House Judiciary Committee Chairman Rep. Jerrold Nadler (D-N.Y.) said in a statement that “now that the court has ruled,” he expected McGahn “to follow his legal obligations and promptly appear before the committee.”
Rep. Adam B. Schiff (D-Burbank), the chair of the House Intelligence Committee, similarly called the ruling a “significant victory.”
“The witnesses who have defied Congress at the behest of the president will have to decide whether their duty is to the country, or to a president who believes that he is above the law,” Schiff said.
McGahn’s attorney, William Burck, said his client would testify unless the judge’s order is stayed on appeal.
A Justice Department spokeswoman said the administration would appeal the ruling.
The White House said in a statement that the decision “contradicts long-standing legal precedent established by Administrations of both political parties. We will appeal and are confident that the important constitutional principle advanced by the Administration will be vindicated.”
Ordinarily, appeals courts can take months to consider a case, but given the pressing nature of the current impeachment proceedings, the judicial process could move much more quickly.
One key question will be whether the judge or the U.S. Court of Appeals for the District of Columbia Circuit will grant a stay to put Monday’s ruling on hold at least temporarily while that appeal moves forward.
The appeals court may not be favorable terrain for Trump. A majority of the judges are Democratic appointees. In recent weeks, those judges have ruled that the president’s accountants may be required to turn over his tax returns and financial records to a House oversight committee. Trump’s lawyers are now urging the Supreme Court to block that decision.

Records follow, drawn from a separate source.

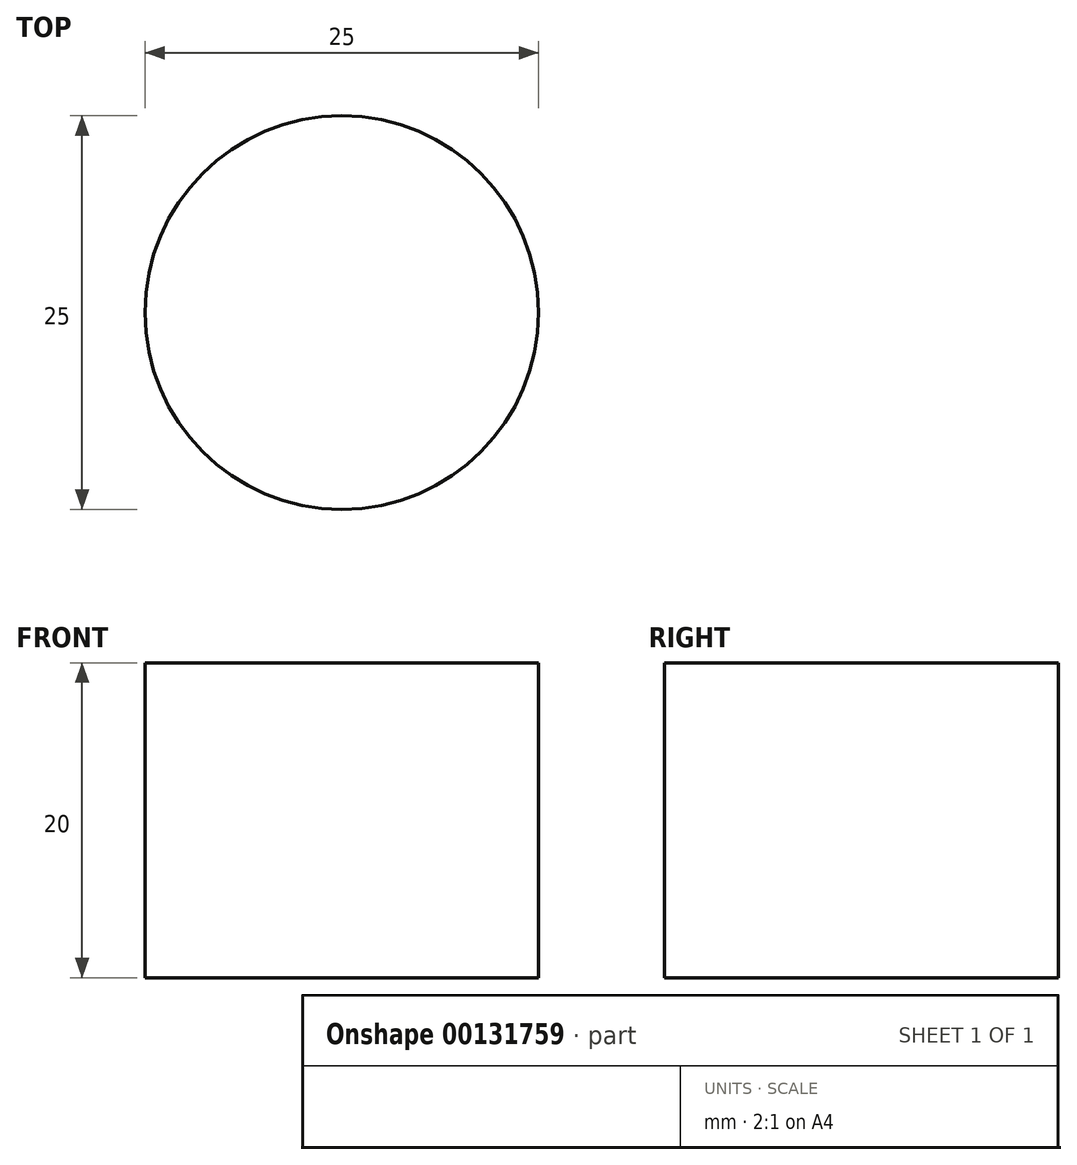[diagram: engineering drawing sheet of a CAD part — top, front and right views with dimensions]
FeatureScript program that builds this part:
annotation { "Feature Type Name" : "Feature", "Feature Type Description" : "" }
export const myFeature = defineFeature(function(context is Context, id is Id, definition is map)
    precondition{}
    {
        {
            var Q0;
            Q0=qCreatedBy(makeId("Top.planeOp"),FACE);
            var sketch = newSketch(context, id + "F0", { "sketchPlane" : qUnion([Q0])});
            skCircle(sketch, "E0", {"center": v(0, 0) * mm, "radius": 12.5 * mm});
            skLineSegment(sketch, "E1", {"start": v(0, 0) * mm, "end": v(10.83, 6.25) * mm});
            skLineSegment(sketch, "E2", {"start": v(0, 0) * mm, "end": v(-10.83, 6.25) * mm});
            skLineSegment(sketch, "E3", {"start": v(0, 0) * mm, "end": v(0, -12.5) * mm});
            skCircle(sketch, "E4", {"center": v(-6.93, 4) * mm, "radius": 3.25 * mm});
            skCircle(sketch, "E5", {"center": v(6.93, 4) * mm, "radius": 3.25 * mm});
            skCircle(sketch, "E6", {"center": v(0, -8) * mm, "radius": 3.25 * mm});
            skSolve(sketch);
        }
        {
            var Q0;
            Q0=makeQuery(id+"F0.imprint","IMPRINT",FACE,{"disambiguationData":[TD([[makeQuery(id+"F0.imprint","IMPRINT",EDGE,{"derivedFrom":sQuery(id+"F0.wireOp",EDGE,"E0")}),1.0]])]});
            var Q1;
            Q1=makeQuery(id+"F0.imprint","IMPRINT",FACE,{"disambiguationData":[TD([[makeQuery(id+"F0.imprint","IMPRINT",EDGE,{"derivedFrom":sQuery(id+"F0.wireOp",EDGE,"E4")}),1.0]])]});
            var Q2;
            Q2=makeQuery(id+"F0.imprint","IMPRINT",FACE,{"disambiguationData":[TD([[makeQuery(id+"F0.imprint","IMPRINT",EDGE,{"derivedFrom":sQuery(id+"F0.wireOp",EDGE,"E5")}),1.0]])]});
            var Q3;
            Q3=makeQuery(id+"F0.imprint","IMPRINT",FACE,{"disambiguationData":[TD([[makeQuery(id+"F0.imprint","IMPRINT",EDGE,{"derivedFrom":sQuery(id+"F0.wireOp",EDGE,"E6")}),1.0]])]});
            extrude(context, id + "F1", {"entities" : qUnion([Q0, Q1, Q2, Q3]), "depth" : 20 * mm});
        }
    });
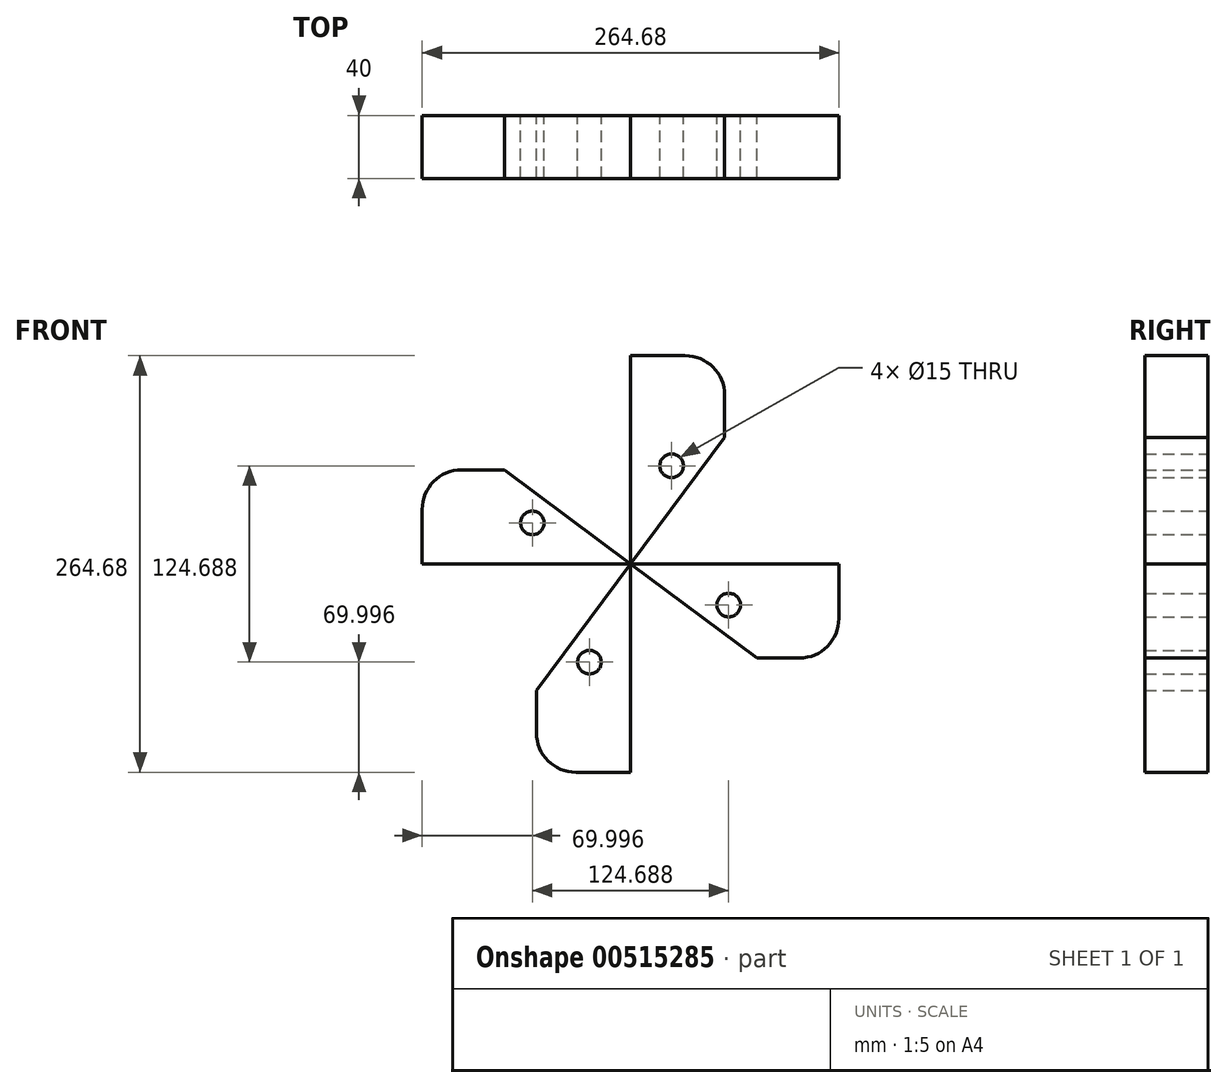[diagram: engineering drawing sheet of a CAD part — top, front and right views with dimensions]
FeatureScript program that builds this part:
annotation { "Feature Type Name" : "Feature", "Feature Type Description" : "" }
export const myFeature = defineFeature(function(context is Context, id is Id, definition is map)
    precondition{}
    {
        {
            var Q0;
            Q0=qCreatedBy(makeId("Front.planeOp"),FACE);
            var sketch = newSketch(context, id + "F0", { "sketchPlane" : qUnion([Q0])});
            skLineSegment(sketch, "E0", {"start": v(0, 0) * mm, "end": v(-80.2, 59.73) * mm});
            skLineSegment(sketch, "E1.bottom", {"start": v(-80.2, 59.73) * mm, "end": v(-107.34, 59.73) * mm});
            skLineSegment(sketch, "E1.top", {"start": v(-80.2, 0) * mm, "end": v(-132.34, 0) * mm});
            skLineSegment(sketch, "E1.left", {"start": v(-80.2, 59.73) * mm, "end": v(-80.2, 0) * mm});
            skLineSegment(sketch, "E1.right", {"start": v(-132.34, 34.73) * mm, "end": v(-132.34, 0) * mm});
            skLineSegment(sketch, "E2", {"start": v(-80.2, 0) * mm, "end": v(0, 0) * mm});
            skPoint(sketch, "E3.visualSharp", {"position": v(-132.34, 59.73) * mm});
            skArc(sketch, "E3.filletArc", {"start": v(-107.34, 59.73) * mm, "mid": v(-125.02, 52.41) * mm, "end": v(-132.34, 34.73) * mm});
            skCircle(sketch, "E4", {"center": v(-62.34, 26.1) * mm, "radius": 7.5 * mm});
            skSolve(sketch);
        }
        {
            var Q0;
            Q0 = qSketchRegion(id + "F0", true);
            extrude(context, id + "F1", {"entities" : qUnion([Q0]), "endBound" : BoundingType.SYMMETRIC, "depth" : 40 * mm, "offsetDistance" : 25 * mm});
        }
        {
            var Q0;
            Q0=makeQuery(id+"F1.opExtrude","SWEPT_BODY",BODY,{"disambiguationData":[OSD([sQuery(id+"F0.wireOp",EDGE,"E0"),sQuery(id+"F0.wireOp",EDGE,"E1.bottom"),sQuery(id+"F0.wireOp",EDGE,"E1.top"),sQuery(id+"F0.wireOp",EDGE,"E1.right"),sQuery(id+"F0.wireOp",EDGE,"E2"),sQuery(id+"F0.wireOp",EDGE,"E3.filletArc"),sQuery(id+"F0.wireOp",EDGE,"E4")])]});
            var Q1;
            Q1=makeQuery(id+"F1.opExtrude","SWEPT_EDGE",EDGE,{"disambiguationData":[OSD([sQuery(id+"F0.wireOp",EDGE,"E0"),sQuery(id+"F0.wireOp",EDGE,"E2")])]});
            circularPattern(context, id + "F2", {"entities" : qUnion([Q0]), "axis" : qUnion([Q1]), "angle" : 360 * degree, "instanceCount" : 4, "equalSpace" : true});
        }
    });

The Judiciary Committee has been eager to question McGahn about whether Trump obstructed Mueller’s investigation, including whether the president may have lied in written answers that he furnished to the special counsel.
The committee has also been looking at possible efforts by Trump to obstruct justice. According to Mueller’s report, Trump directed McGahn to tell the Justice Department to fire Mueller. McGahn refused to do so, and when Trump’s demand became public, the president told McGahn to lie about what Trump had asked him to do, the report said.
In his report, Mueller declined to say whether the president could be charged with obstruction of justice, in part because of a Justice Department ruling that sitting presidents can’t be indicted. But the Judiciary Committee could include attempts to obstruct justice as a count in an impeachment resolution.
In August, the committee filed suit seeking an order that would compel McGahn to testify. McGahn left the White House in October of last year and returned to the Jones Day law firm.
The legal dispute over the subpoena turned into a battle over history and the Constitution.
Two weeks ago, Atty. Gen. William Barr said the framers of the Constitution sought to create a strong and independent executive. He described the presidency as “one of the most successful features of the Constitution in protecting the liberties of the American people.”
“Unfortunately, over the past several decades, we have seen steady encroachment on presidential authority by other branches of government,” he said, referring to Congress and the judiciary.
By contrast, Judge Jackson said the Constitution was designed to put limits on the president’s power.
“The Constitution vests the legislature with the power to investigate abuses of official authority — when necessary to hold government officials, up to and including the President, accountable,” she wrote.
“What is missing from the Constitution’s framework as the Framers envisioned it is the President’s purported power to kneecap House investigations of Executive Branch operations by demanding that his senior-level aides breach their legal duty to respond to compelled congressional process.”